Microcorruption

24/04/2019

Hey folks. After successfully completing the original Cryptopals exercises, I’ve decided to try the Microcorruption challenge Thomas Ptacek helped designing. They are about binary exploitation, the art of turning a buffer overflow into arbitrary code execution. There’s plenty of write-ups about solving the challenges, so mine will be about the low-level debugging involved. While the notes below are specific to the challenge, you may find them helpful for understanding debuggers in general. For more debugging insights, I can recommend reading “The Art of Debugging” by Norman Matloff and Peter Jay Salzman.

Challenge-specific points

Every program in the challenge follows the same pattern of munging some data, asking for user input and conditionally unlocking a door if all requirements have been met. Your task is figuring out user input that will unlock the door in a reproducible manner. The big revelation is that unlike in a reverse engineering challenge you don’t even have to provide a valid password, all that matters is that you trick the system into unlocking the door.

The challenge tries to make it as simple as possible to figure out what’s going on. The programs run on a MSP430 microcontroller, a RISC architecture so simple that the full list of mnemonics fits on two manual pages. Most of the reverse engineering work has been done for you by giving you a disassembled view of the program code, with function names for each section. There is a separate page for assembling and disassembling code. The debugger is graphical and features a dashboard of widgets to follow the program’s control flow. This makes it easy to spot patterns, as opposed to textual debuggers where you need to keep all relevant information in your head. It’s a bit like the difference between Nethack (top-down rogue-like) and Zork (classic text adventure).

Using the debugger

The most fundamental tool you have in your toolbox is the breakpoint. With it you put stop signs on your program and can skip the boring parts easily. Typically you put breakpoints on functions, but you can put them on absolute addresses as well. Note that if you reset the debugger (as opposed to rebooting it), breakpoints are preserved, this makes it easy to try a different way of executing the program.
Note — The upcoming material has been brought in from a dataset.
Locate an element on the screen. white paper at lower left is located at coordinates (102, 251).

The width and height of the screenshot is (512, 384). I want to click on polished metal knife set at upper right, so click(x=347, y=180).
Another pattern that comes up is creating a breakpoint to skip ahead to some point of the program, then undoing it later to inspect that part of the program more closely.

Stepping through code is crucial to get right. You can continue execution to proceed to the next breakpoint or user input action. To proceed one instruction, use step which is also known as step in. This is because, when faced with a call to a function, step would step into it, with the next instruction being inside that function. To avoid this there’s next which is also known as step over, it behaves almost the same except that, if faced with a call, it will not enter the function, but step over it so that you stay at the same code snippet. If you find yourself in a function you’d want to get out quickly, use finish. This will execute instructions until the function’s end.

There are short forms of these commands, c (continue), s (step), n (next) and f (finish). To repeat the last command, use the enter key. It’s possible to repeat commands with a numerical argument and to define macros (mostly useful for more complex repetitive patterns), but I haven’t made use of these yet.

Poking the memory

To understand how memory can be corrupted in ways useful to an attacker, it’s important to know how a running program is represented in memory. For this, it’s useful to track the memory and register views as the program is running. You’ll find that in this challenge there are separate regions of memory dedicated to the stack, heap and program code. If the memory layout permits it, interesting things can happen when the attacker writes beyond the designated boundaries. For example, if the stack pointer points to attacker-controlled memory, anything reading memory from the stack will be influenced, such as the return address to the last function (which could be changed to jump to a different function). Another example is overwriting adjacent stack memory to change a local variable’s contents. It’s even possible to put machine code (also known as shellcode because it’s typically designed to spawn a shell) on the stack, then jump into it and continue execution from there on, provided that the stack is executable.

Endianness is a subtle point here. The MSP430 architecture is little-endian, so the least significant byte comes first. The number 256 for example is encoded as the bytes 0x00 and 0x01. This is important to know when trying to make sense of numbers in the disassembly and interpreting user input (like, when entering an address).